In response to changing needs and an extended energy crisis, the Congress passed the Department of Energy Organization Act in 1977, creating the Department of Energy. That legislation brought together for the first time, not only most of the government’s energy programs, but also science and technology programs and defense responsibilities that included the design, construction and testing of nuclear weapons. The Department provided the framework for a comprehensive and balanced national energy plan by coordinating and administering the energy functions of the Federal Government. The Department undertook responsibility for long-term, high-risk research and development of energy technology, Federal power marketing, some energy conservation activities, the nuclear weapons programs, some energy regulatory programs and a central energy data collection and analysis program.

··········

- EXERCISES TO COMPLETE
• A. Answer these questions about the passage on the creation of the Department of Energy:
(i) In what year did Congress pass the Department of Energy Organization Act?
(ii) Which defense responsibilities did the legislation bring together with the energy programs?
(iii) What kind of energy technology research and development did the Department take on?
• B. Pick up the passage on the creation of the Department of Energy and continue it from its last sentence.

Stored items:

··········

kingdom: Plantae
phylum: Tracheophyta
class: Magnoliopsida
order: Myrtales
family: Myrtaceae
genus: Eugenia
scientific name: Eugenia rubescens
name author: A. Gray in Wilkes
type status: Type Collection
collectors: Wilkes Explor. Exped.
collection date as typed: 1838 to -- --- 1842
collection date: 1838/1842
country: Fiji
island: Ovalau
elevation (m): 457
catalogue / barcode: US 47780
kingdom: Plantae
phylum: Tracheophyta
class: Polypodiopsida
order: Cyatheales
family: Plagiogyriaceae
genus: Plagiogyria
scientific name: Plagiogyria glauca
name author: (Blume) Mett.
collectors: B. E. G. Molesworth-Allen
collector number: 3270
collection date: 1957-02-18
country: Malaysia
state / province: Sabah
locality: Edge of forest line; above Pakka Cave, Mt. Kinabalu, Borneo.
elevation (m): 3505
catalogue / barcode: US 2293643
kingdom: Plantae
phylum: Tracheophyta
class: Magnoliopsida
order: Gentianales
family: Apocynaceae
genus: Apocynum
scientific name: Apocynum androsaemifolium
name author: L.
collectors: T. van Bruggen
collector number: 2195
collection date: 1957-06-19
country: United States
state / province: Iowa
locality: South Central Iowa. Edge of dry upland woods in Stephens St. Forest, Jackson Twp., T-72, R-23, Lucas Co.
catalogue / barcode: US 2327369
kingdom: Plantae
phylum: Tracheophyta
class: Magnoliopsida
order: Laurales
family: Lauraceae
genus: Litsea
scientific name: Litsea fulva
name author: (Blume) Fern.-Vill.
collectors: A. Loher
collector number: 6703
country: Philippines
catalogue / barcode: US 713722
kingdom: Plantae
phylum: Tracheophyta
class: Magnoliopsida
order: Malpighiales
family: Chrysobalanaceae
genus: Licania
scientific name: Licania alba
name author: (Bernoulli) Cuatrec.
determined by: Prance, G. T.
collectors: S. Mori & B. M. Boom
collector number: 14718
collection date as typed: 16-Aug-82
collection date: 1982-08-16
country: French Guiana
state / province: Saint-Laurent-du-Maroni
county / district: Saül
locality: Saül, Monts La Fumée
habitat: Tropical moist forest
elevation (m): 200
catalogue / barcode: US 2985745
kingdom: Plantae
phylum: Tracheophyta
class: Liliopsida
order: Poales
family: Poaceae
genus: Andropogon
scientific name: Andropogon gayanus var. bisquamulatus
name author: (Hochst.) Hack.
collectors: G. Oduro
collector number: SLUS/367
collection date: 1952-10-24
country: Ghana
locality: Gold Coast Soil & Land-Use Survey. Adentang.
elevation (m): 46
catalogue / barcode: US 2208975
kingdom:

··········

- ANSWERS FOR THE EXERCISE
• A.
(i) 1977
(ii) The design, construction and testing of nuclear weapons
(iii) Long-term, high-risk research and development

• B.
Over its history, the Department has shifted its emphasis and focus as the energy and security needs of the Nation have changed. Today, the Department contributes to the future of the Nation by promoting our energy security, maintaining the safety and reliability of our nuclear stockpile, cleaning up the environment from the legacy of the Cold War and developing innovation in science and technology.